== Source document
The figures depict embodiments of the disclosure for purposes of illustration only. One skilled in the art will readily recognize from the following description that

alternative embodiments of the structures and methods illustrated herein may be employed without departing from the principles of the disclosure described herein.
DETAILED DESCRIPTION
In the following detailed description, reference is made to the accompanying figures, which form a part hereof. In the figures, similar symbols typically identify similar components, unless context dictates otherwise. The illustrative embodiments described in the detailed description, and figures are not meant to be limiting. Other embodiments may be utilized, and other changes may be made, without departing from the spirit or scope of the subject matter presented herein. It will be readily understood that the aspects of the present disclosure, as generally described herein, and illustrated in the figures, can be arranged, substituted, combined, and designed in a wide variety of different configurations, all of which are explicitly contemplated and make part of this disclosure.
Referral numerals

Referral numeral Description
1 A system for maintaining ideal air-fuel mixture
2 Engine
3 Air Intake unit
3a Inlet of air intake unit
3b Outlet of air intake unit
4 Reconditioning chamber
5 Oxygen sensor
6 Engine Management Unit
7 Control Valve
8 Oxygen Storage
9 Oxygen Injector
10 Intake manifold
11 Recirculation means
12 Solenoid operated needle valve

FIG. 1 illustrates a system (1) for maintaining ideal air-fuel mixture in an Engine (2). The system (1) comprises air intake unit (3), a reconditioning chamber (4) connected to the air intake unit (3), an intake manifold (10) connected between the reconditioning chamber (4). The system (1) is configured with an oxygen sensor (5) connected between the air intake unit (3) and an Engine Management Unit [EMU] (6). A control valve (7) is connected with oxygen storage (8), an oxygen injector (9) and the EMU (6). An oxygen injector (9) is connected between a control valve (7) and the reconditioning chamber (4). The size of control valve (7) is dependent on the size of the engine, wherein the size should be at least 1.3 times engine capacity for natural aspirated engines and 1.1 times for turbocharged engines. The reconditioning chamber
(4) always has positive pressure and should be free from pressure fluctuation. Also,
the reconditioning chamber is used to maintain the intake air temperature within
predetermined value. Further, a solenoid operated needle valve (12) is provided
between the control valve (7) and the oxygen injector (9) to control the quantity of
oxygen injection into the reconditioning chamber (4). The oxygen sensor (5) senses
oxygen content in the atmospheric air and mass flow of air intake to provide signals to
the EMU (6), and the EMU (6) is configured to activate the control valve (7) to
supply the oxygen to the Engine (2). The ideal air-fuel mixture for gasoline is 14.7:1.
The reconditioning chamber (4) in the system (1) is connected with a recirculation
means for supplying exhaust gas for drying the intake air.
====
== Provided information
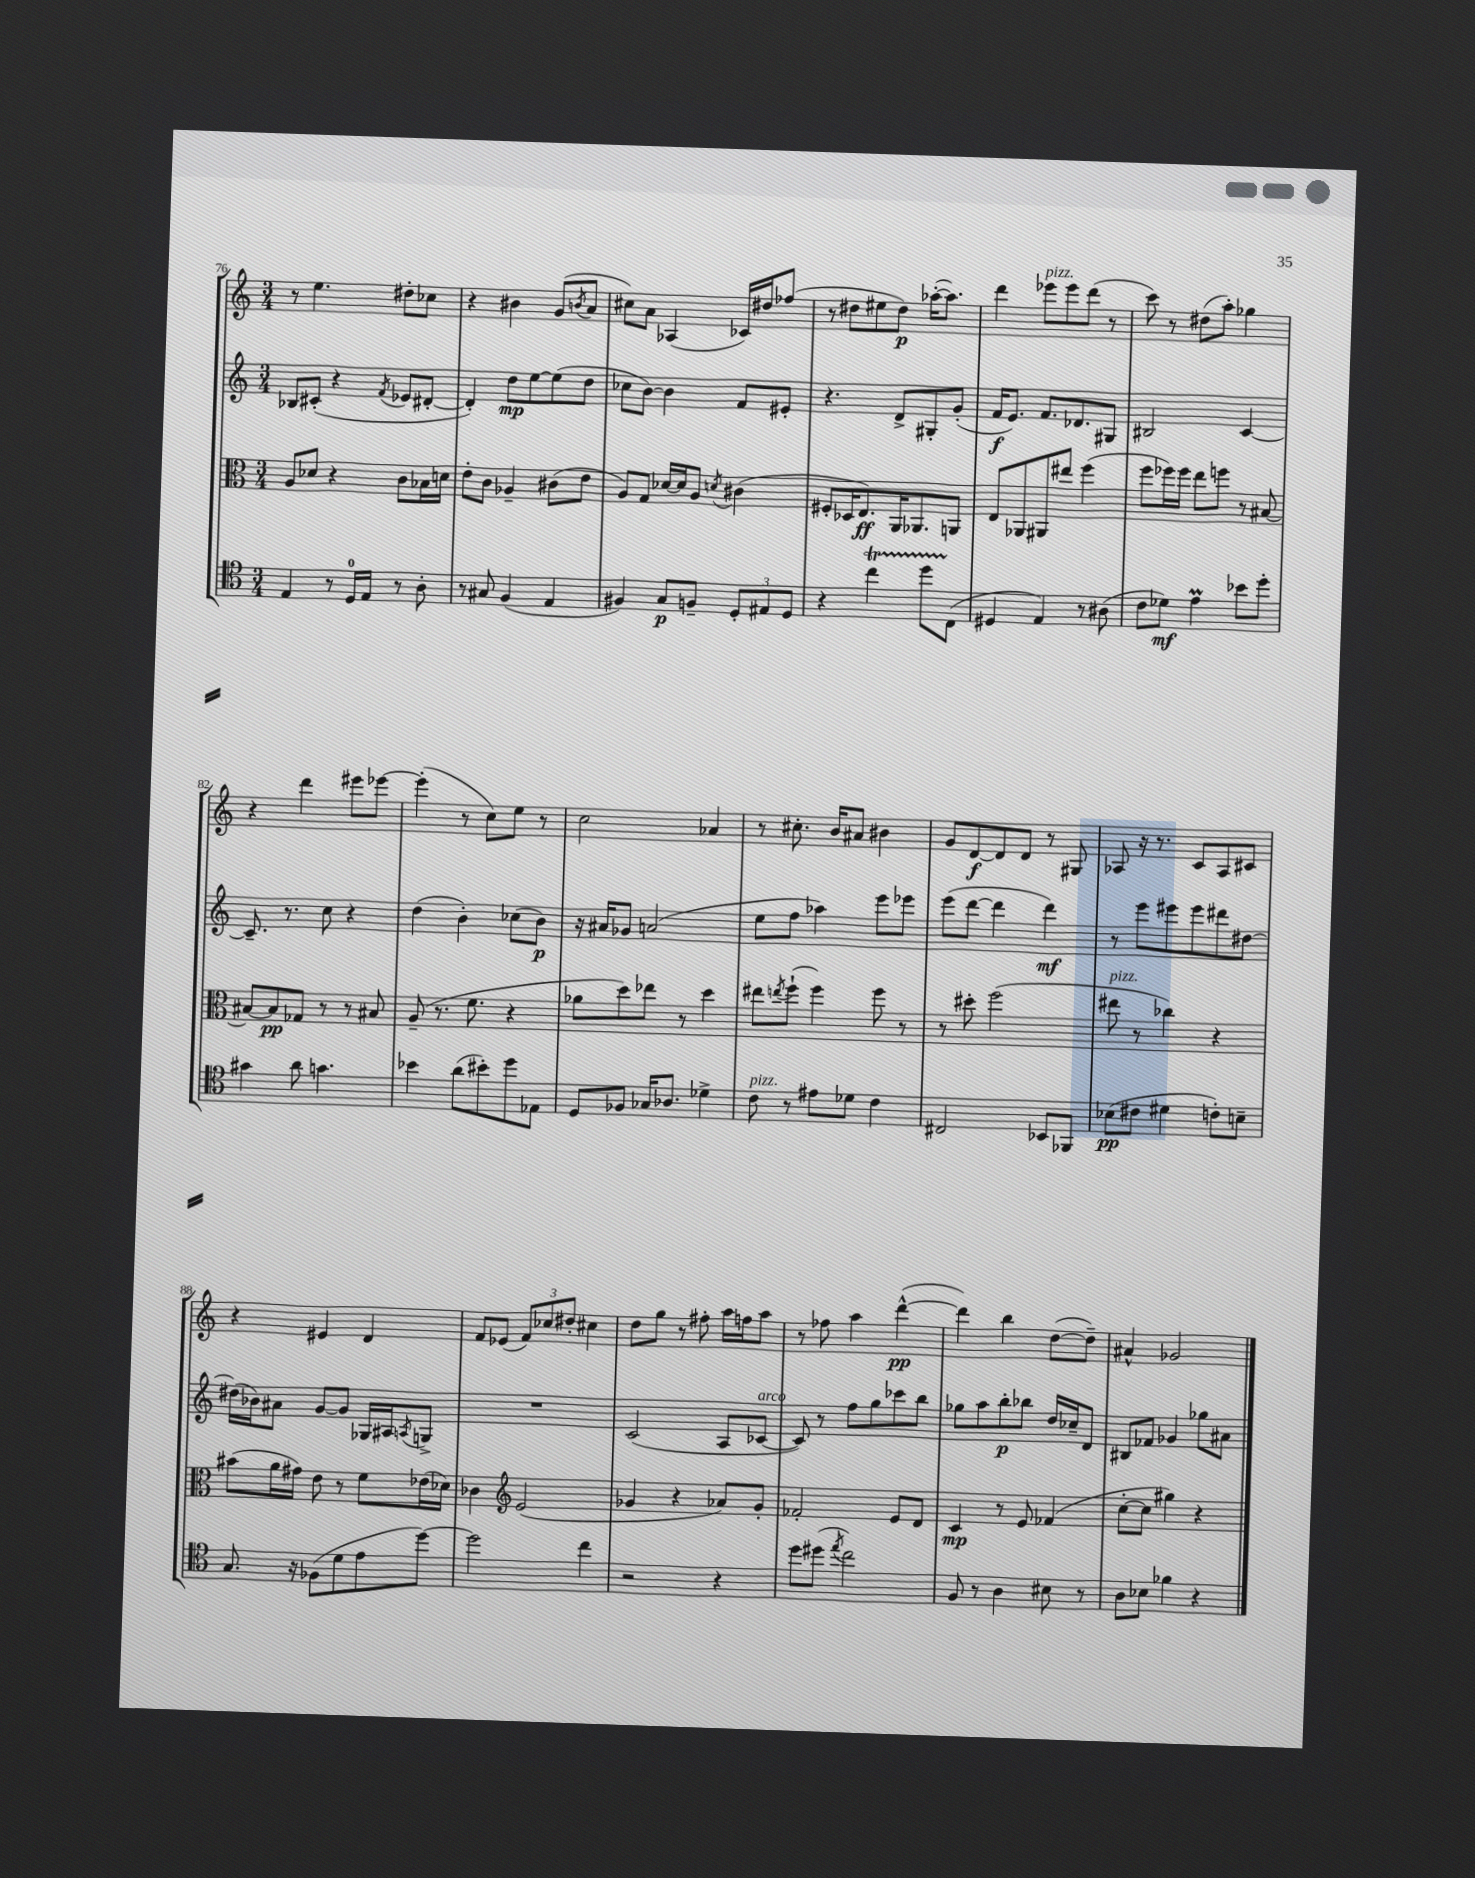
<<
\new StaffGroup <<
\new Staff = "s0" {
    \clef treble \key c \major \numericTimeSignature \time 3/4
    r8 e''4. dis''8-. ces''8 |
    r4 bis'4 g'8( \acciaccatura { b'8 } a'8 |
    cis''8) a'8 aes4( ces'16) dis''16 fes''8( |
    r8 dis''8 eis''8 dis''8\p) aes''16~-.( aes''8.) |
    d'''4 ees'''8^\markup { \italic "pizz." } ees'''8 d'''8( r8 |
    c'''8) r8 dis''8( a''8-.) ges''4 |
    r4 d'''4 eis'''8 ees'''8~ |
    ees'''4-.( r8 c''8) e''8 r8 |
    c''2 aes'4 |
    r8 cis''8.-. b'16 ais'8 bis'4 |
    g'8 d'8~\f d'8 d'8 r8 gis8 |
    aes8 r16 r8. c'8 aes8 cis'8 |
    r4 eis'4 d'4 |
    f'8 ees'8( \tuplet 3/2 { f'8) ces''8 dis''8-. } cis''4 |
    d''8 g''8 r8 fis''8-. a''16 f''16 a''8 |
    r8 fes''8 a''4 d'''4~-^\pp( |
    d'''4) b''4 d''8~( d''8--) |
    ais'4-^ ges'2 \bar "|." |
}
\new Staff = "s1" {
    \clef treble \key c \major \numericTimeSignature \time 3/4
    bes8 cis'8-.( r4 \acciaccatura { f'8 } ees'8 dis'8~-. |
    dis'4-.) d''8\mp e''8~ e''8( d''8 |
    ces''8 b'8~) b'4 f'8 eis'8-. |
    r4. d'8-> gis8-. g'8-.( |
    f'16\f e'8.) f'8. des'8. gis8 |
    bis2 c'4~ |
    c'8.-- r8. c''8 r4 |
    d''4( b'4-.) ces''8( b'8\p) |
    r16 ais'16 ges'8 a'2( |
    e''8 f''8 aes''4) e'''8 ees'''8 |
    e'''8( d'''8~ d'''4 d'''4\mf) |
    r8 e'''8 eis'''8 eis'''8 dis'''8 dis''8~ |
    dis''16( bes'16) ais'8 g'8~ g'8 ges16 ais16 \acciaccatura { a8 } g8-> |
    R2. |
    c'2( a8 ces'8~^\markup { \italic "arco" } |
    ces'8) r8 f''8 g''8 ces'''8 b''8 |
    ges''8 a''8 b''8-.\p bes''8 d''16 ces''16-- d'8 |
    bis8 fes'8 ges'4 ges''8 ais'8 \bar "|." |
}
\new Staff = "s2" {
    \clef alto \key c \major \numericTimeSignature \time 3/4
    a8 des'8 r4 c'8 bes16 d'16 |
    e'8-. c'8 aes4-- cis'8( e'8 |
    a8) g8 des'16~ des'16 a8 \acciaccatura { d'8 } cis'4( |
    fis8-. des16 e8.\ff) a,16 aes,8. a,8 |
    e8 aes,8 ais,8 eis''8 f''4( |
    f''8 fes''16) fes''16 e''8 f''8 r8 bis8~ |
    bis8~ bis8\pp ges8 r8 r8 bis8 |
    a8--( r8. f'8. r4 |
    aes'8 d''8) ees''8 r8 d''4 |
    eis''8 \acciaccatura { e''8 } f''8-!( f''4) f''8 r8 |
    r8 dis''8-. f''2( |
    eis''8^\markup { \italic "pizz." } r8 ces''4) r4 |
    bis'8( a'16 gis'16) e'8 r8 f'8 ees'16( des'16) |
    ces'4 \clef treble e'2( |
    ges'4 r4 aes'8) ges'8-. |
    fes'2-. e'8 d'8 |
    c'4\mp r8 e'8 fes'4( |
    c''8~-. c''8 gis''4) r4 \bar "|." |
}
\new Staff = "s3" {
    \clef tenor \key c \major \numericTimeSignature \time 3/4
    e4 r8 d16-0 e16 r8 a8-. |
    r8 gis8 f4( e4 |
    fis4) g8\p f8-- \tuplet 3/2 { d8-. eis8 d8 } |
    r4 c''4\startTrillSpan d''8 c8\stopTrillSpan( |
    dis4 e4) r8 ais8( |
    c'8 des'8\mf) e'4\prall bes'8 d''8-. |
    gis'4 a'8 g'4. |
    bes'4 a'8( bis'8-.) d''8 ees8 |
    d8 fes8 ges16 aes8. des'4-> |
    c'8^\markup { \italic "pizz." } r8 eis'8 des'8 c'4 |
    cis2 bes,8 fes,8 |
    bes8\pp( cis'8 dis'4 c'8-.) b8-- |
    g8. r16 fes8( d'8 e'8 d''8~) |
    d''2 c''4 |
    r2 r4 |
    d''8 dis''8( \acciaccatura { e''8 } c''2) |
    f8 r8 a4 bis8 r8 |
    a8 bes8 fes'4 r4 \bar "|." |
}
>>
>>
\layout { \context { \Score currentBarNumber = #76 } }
====
Exercises to complete -
(1) According to the air-fuel system description, which components is the control valve (7) connected with? List them.
(2) In the air-fuel system description, what minimum size relative to engine capacity is given for the control valve in turbocharged engines?
(3) Using the air-fuel system description, explain why a solenoid operated needle valve (12) is placed between the control valve (7) and the oxygen injector (9).
The records are separate material, unrelated to the air-fuel system description.

The results -
(1)
- Oxygen storage (8)
- Oxygen injector (9)
- Engine Management Unit (6)

(2) At least 1.1 times engine capacity.

(3) The solenoid operated needle valve (12) is there to control the quantity of oxygen injected into the reconditioning chamber (4).